Apocular geldi, hayat değişti

MEHMET ZAHİT EKİNCİ/HAMBURG
- PKK’nin ilk kadrolarının Adıyaman’da örgütleme başladığı yıllar Yusuf Cömert’in ortaokul yıllarına denk geliyor: “PKK’lilerin gelmesi ile beraber Adıyaman’da politik ortam adeta alt üst oldu. Çok iddialı çok donanımlı insanlardı. Mütevazi duruşları, derviş gibi yaşamalarından dolayı halkın içerisinde kısa bir zamanda epey taraftar topladılar…
- Kemal Pir, 78-79 yılında Adıyaman’a gelmişti. Köy köy dolaşarak toplantı yapıyordu. Laz olduğunu öğrenince çok şaşırmıştık. Halkçı özeliklerinin yanı sıra çok bilgili bir insandı. Diyebilirim ki bizim o bölgede birçok insan Kemal Pir’in sayesinde gerçek kimliğini tanıdı. Her yönüyle gerçek bir önder, gerçek bir devrimciydi.”
Adıyamanlı Yusuf Cömert, köylerine gelen Kemal Pir’i anlatırken, “Köy köy dolaşarak toplantı yapıyordu. Laz olduğunu öğrenince çok şaşırmıştık. Halkçı özeliklerinin yanı sıra çok bilgili bir insandı. Gittiği her yerdeki insanların yaşamını tanımak istiyordu” diyor.
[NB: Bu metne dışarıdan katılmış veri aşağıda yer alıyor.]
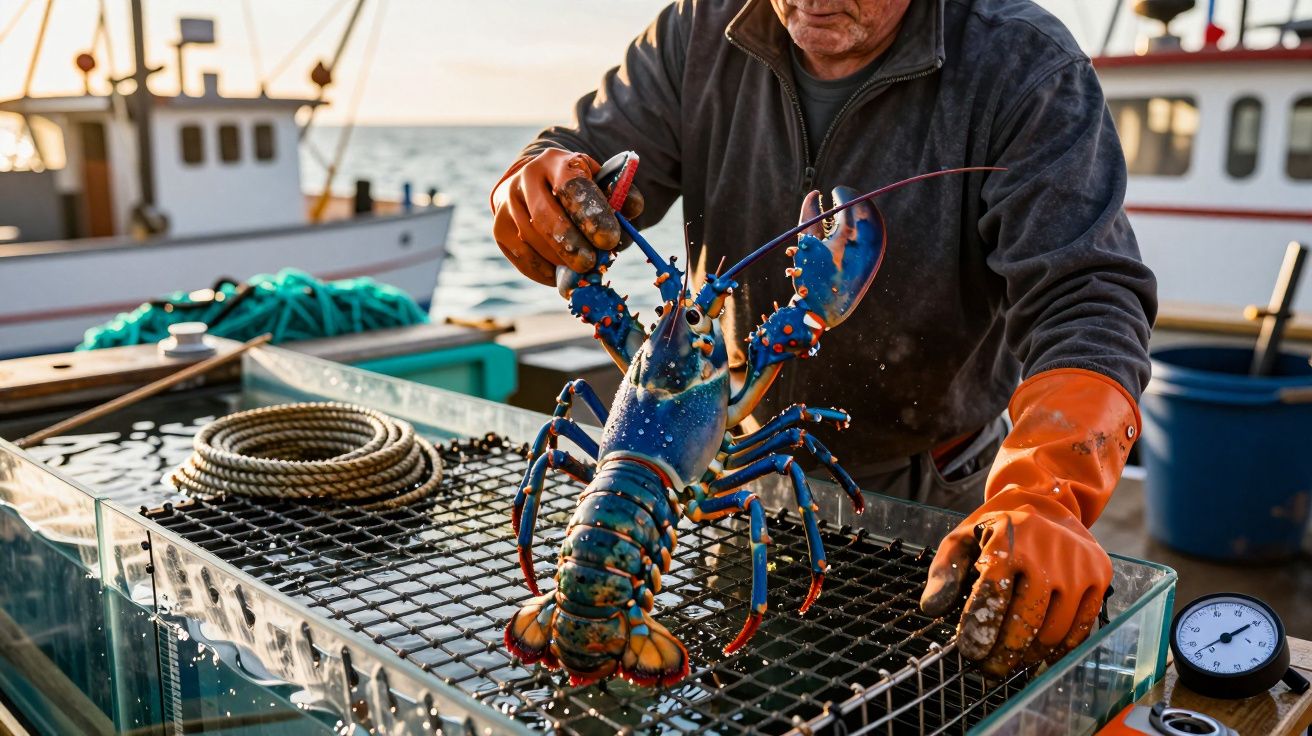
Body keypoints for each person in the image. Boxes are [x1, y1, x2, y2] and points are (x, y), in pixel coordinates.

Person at [490, 0, 1155, 678]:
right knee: (741, 692)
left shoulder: (1025, 66)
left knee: (926, 702)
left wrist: (1047, 489)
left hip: (937, 503)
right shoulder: (699, 28)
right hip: (738, 491)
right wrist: (537, 183)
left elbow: (1088, 298)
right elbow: (578, 158)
Kürt, hele ki Qızılbaş Kürt olup da devletin zulmünden payını almayan yok gibi. Yusuf Cömert de bunlardan biri. Adıyaman merkez Karaağaç köyünden olan Cömert 53 yaşında, evli ve üç çocuk babası. Yusuf Cömert’in mesleği demirci ustalığı. 26 senedir Almanya’nın Hamburg kentinde yaşayan Cömert, ailesinin geçimi için çalışırken, yurtseverliğin getirdiği sorumluluktan da geri durmuyor. Şehit Aileleri Komisyonu üyesi olan Yusuf Cömert’in bir ağabeyi de Kürt Özgürlük Mücadelesi saflarında şehit olmuş.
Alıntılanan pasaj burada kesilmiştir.